Mar 18, 2020 Theatre
Tess Nichol went to see Biladurang in the Auckland Arts Festival, and found it a moving, funny, vulnerable performance. It’s her pick of the festival so far. Bonus for the current situation: the audience has less than 20 people in it.
Joel Bray’s body moves like a snake; fluid and graceful, whether he’s dancing in his underwear in a hotel room in front of 16 strangers, or pulling on a bathrobe.
Bray’s intimate, site-specific Auckland Arts Festival show Biladurang is a moving, funny, vulnerable performance exploring the life of a man who has never quite felt like he belonged. The nowhere space of a hotel room (in this run of the performance, on the 29th floor of the Avani Auckland Metropolis building in the CBD) matches the neither-here-nor-thereness of many of Bray’s formative years.
Growing up as a queer, white passing Aboriginal boy in rural Australia in a deeply conservative Christian household, Bray often felt like a mutant – not unlike the Platypus, or biladurang, in a legend his Wiradjuri grandmother told him when he was young (a tale Bray acts out in charming fashion in the tiny hotel room, Auckland’s Waitemata Harbour sparkling beyond. The visual effect is subtle but impactful, like much of Bray’s clever use of his hotel room stage).
If this all sounds a bit heavy, it’s not. Well, it is at times, but overall the hour-long show is a life affirming, joyful and ultimately quite wholesome experience (despite an extended bit about wanking in the middle). The close confines are at first confronting – what if Bray flubs a line, or knocks something over as he writhes around the room? But as a performer Bray is not only completely in control, he also emanates an easy warmth which quickly puts the audience at ease; like a charming host he knows how to steal the show while making everyone else feel a bit special just for being in his presence.
Without giving too much away, the audience is as much a part of the show as Bray; the wall between artist and audience and between audience members quickly dissolves in a way which turns out to be quite a lot of fun.

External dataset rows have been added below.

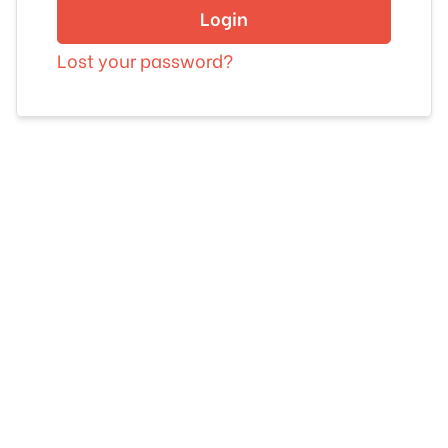
Login
Lost your password?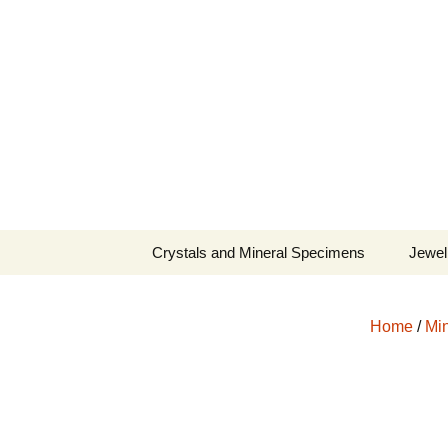
Fine Minerals From Around 
Skip
to
content
Crystals and Mineral Specimens
Jewel
Queen
Home
/
Min
Cosmi
Tela’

In a preview for Biladurang, Metro billed the show as being “about” racism, but this turns out to be slightly reductive. It’s not as broad as that, or as clearcut, and if it’s “about” anything, Biladurang is about the excruciating task of figuring out where you belong in the world, and what kind of life you build from the values you hold and the connections you make. It was accurate of Bray, however, to say the show was going to be “a bit of a romp“.
Biladurang is innovative both visually and in its use of audio, and the quirky location is not just a gimmick: Bray has created a genuinely wonderful piece of dance theatre, and if you see only one show in the Auckland Arts Festival, make it this one.
Biladurang is running from now until 22 March with two sessions each evening. Tickets from $45.